Charles Koch’s New Green Deal
The libertarian billionaire wants federal cannabis legalization.
Don whom you ask, Charles Koch is a titan of industry, a dark-money political bogeyman or the Marcus Aurelius of the libertarian movement. But soon Koch might be best known as the billionaire who persuaded Republican and Democratic congressional holdouts to vote to legalize cannabis at the federal level.
And it’s not because he’s a pothead.
The only time the 85-year-old chief executive of Koch Industries has consumed marijuana, he says, was by accident in the 1980s. He was helicopter-skiing in British Columbia, and après-ski, he and his friends enjoyed a few gin and tonics at dinner. For dessert, the chef brought out a plate of brownies. Koch ate one and after a while felt a little “loopy.” He doesn’t know who infused the sweets with pot, but he says he has known many successful friends— doctors, lawyers and other professionals—who have smoked marijuana.
Although Koch isn’t big on consuming it himself, he’s going public now with a long-held belief: Cannabis should be legal nationwide. So he’s putting his name, and nearly $25 million of his $45 billion fortune, to influence criminal-justice reform and legalization. Brian Hooks, Koch’s right-hand man, says that a good barometer to gauge what Koch and his network are eventually willing to spend is what they’ve already put toward these issues—some $70 million over the last two years.
“It should be the individual’s choice,” Koch says from his office in Koch Industries’ sprawling granite compound in Wichita, Kansas. “[Prohibition] is counterproductive. It ruins people’s lives, creates conflict in society and is anti-progress. The whole thing never made sense to me.”
Nationally, marijuana has been outlawed in America since 1937—but the times, they’ve been a-changin’. To date, 37 states have legalized medical use, 18 now permit adult use, and some 70% of Americans now believe cannabis should be fully legal. Regardless of state laws, though, federal prohibition creates many problems: Cannabis companies are taxed at a punitive rate, have difficulty accessing the banking system and can’t easily tap the public markets. Those are big handicaps for an industry that generated more than $17.5 billion in legal sales last year, a figure expected to balloon to $100 billion by 2030.
In July, Senators Chuck Schumer, Cory Booker and Ron Wyden, all Democrats from states that have legalized recreational use, introduced their long-awaited federal legalization bill. It remains a long shot, though. At least 10 Republican senators—and all 50 Senate Democrats—would need to vote yes, and Schumer admits he doesn’t yet have the numbers. There’s also the possibility of a veto: President Biden does not support legalization.

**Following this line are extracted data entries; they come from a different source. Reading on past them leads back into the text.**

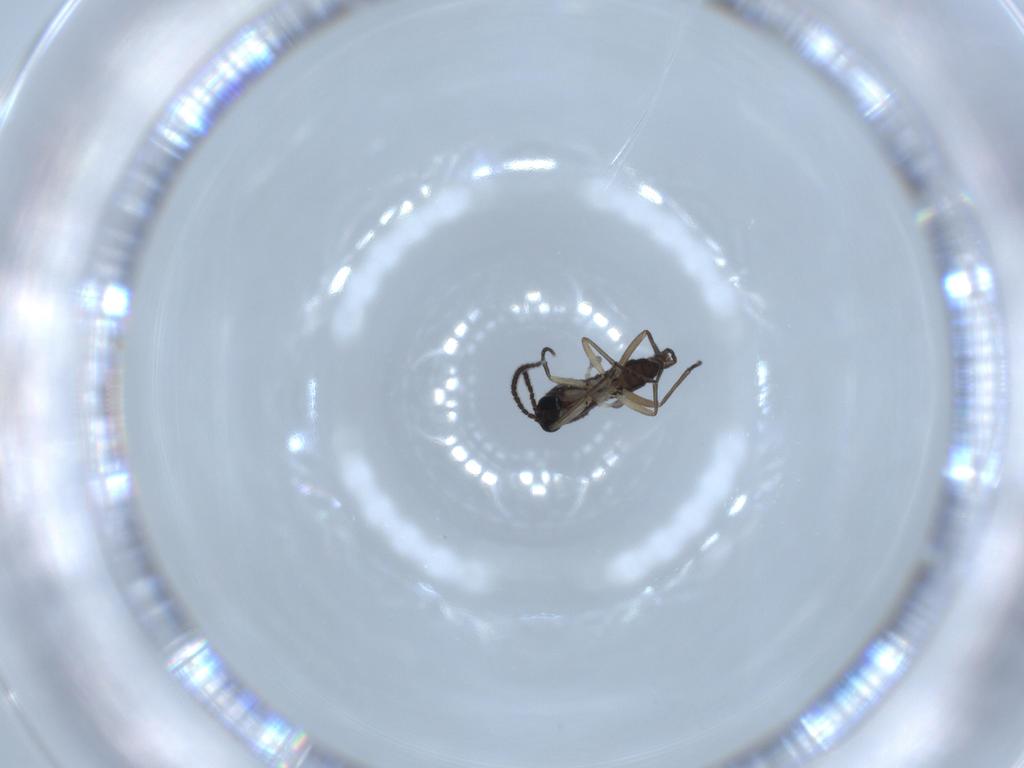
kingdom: Animalia
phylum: Arthropoda
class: Insecta
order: Diptera
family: Sciaridae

Sitting at his desk in front of an oil painting of his late father, Fred, who founded Koch Industries as an oil-and-gas company in 1940, Koch explains that as a staunch libertarian, he sees cannabis prohibition as a basic infringement on personal freedom, as well as destructive public policy that adds to America’s mass-incarceration problem. The U.S. should have learned from the “nightmare” of alcohol prohibition a century ago, he says.
“By criminalizing [cannabis], it has huge negative manifestations, not only for the individuals who get trapped in that system, but for society,” he says. “We want a society that empowers people to realize their potential and contribute, but with these laws you block out millions of people.”
More than anything, Koch sees marijuana legalization as the beginning of the end of the federal war on drugs. Here, the modern philosopher king looks to a 19th-century French economist for wisdom. “For a law to be respected,” Koch says, paraphrasing Frédéric Bastiat, “it must be respectable.”